Download full-size image

DOI: 10.7717/peerj.19411/fig-6

For example, a positive or weakly positive result in the tuberculosis antibody (TB-Ab) test (classified as 0 = negative, 1 = weakly positive, 2 = positive) is associated with a higher probability of TPE. Similarly, adenosine deaminase (ADA) levels above 20 U/L significantly increase the likelihood of TPE, especially in regions with high tuberculosis prevalence. ADA is widely recognized as a biomarker for diagnosing TPE, with levels over 40 U/L offering improved sensitivity and specificity, in line with international diagnostic standards (Aggarwal et al., 2019; Porcel, 2009).

Moreover, eosinophil counts in pleural and peritoneal fluid proved to be a critical differentiator. Data suggest that eosinophil levels between 0 and 20% are more indicative of TPE, while levels exceeding 20% point to non-tuberculous causes. This aligns with existing literature linking elevated eosinophil counts to parasitic infections, drug reactions, or malignancies.

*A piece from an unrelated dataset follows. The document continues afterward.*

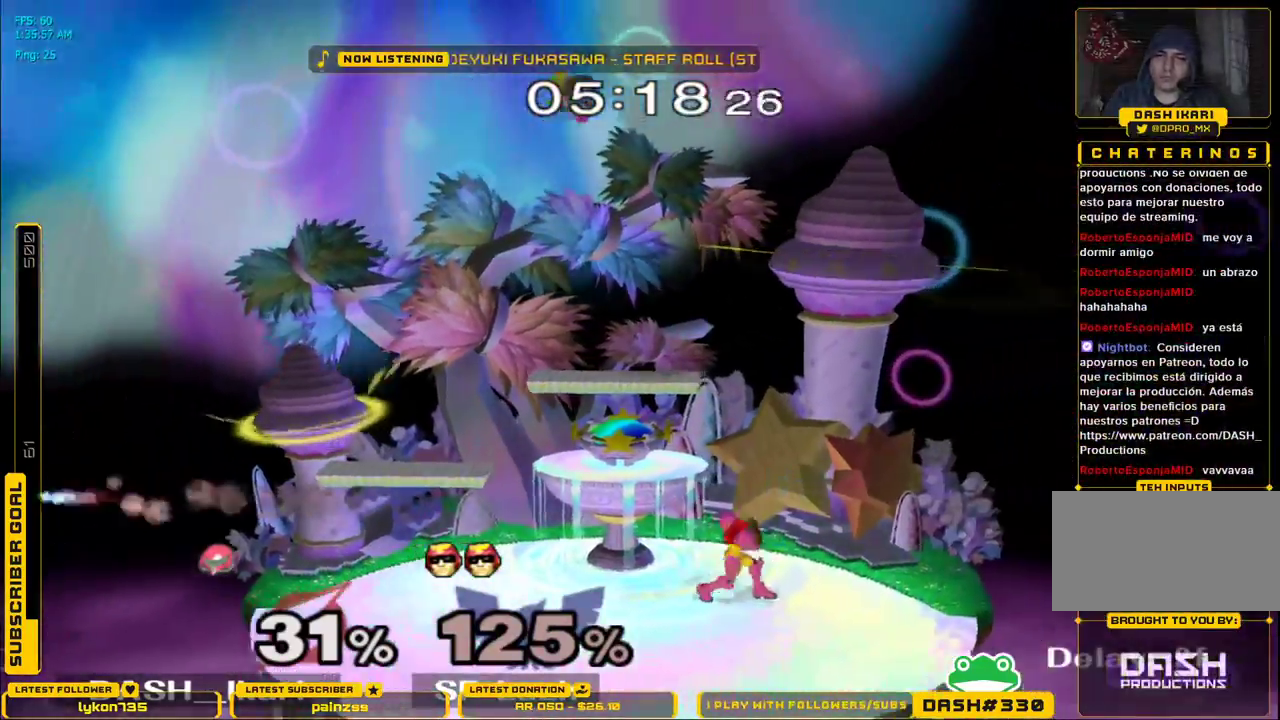
{"buttons": [], "left_stick": "center", "right_stick": "center", "events": [[17, "L1", "up"], [117, "left_stick", "left"], [133, "X", "down"], [250, "right_stick", "up"], [433, "right_stick", "center"], [467, "X", "up"], [467, "left_stick", "center"]]}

The SHAP plots in Fig. 6 demonstrate the contribution of each feature to the diagnosis of TPE, where positive SHAP values indicate that a feature increases the probability of TPE diagnosis. For instance, ADA and TB-Ab show strong positive SHAP values, underscoring their diagnostic importance, particularly in areas with a high prevalence of tuberculosis. These insights can assist clinicians by providing transparency regarding the model’s predictions, thus facilitating more informed decision-making in a clinical setting.

Additionally, Fig. 7 presents a force plot for the internal validation set. The x-axis represents individual patients, while the y-axis displays the contribution of various features to the prediction. A more significant red portion for each patient suggests a higher likelihood of TPE diagnosis. This visualization effectively highlights how specific features influence the model’s predictions, with more significant red segments signifying a more substantial contribution to the TPE diagnosis.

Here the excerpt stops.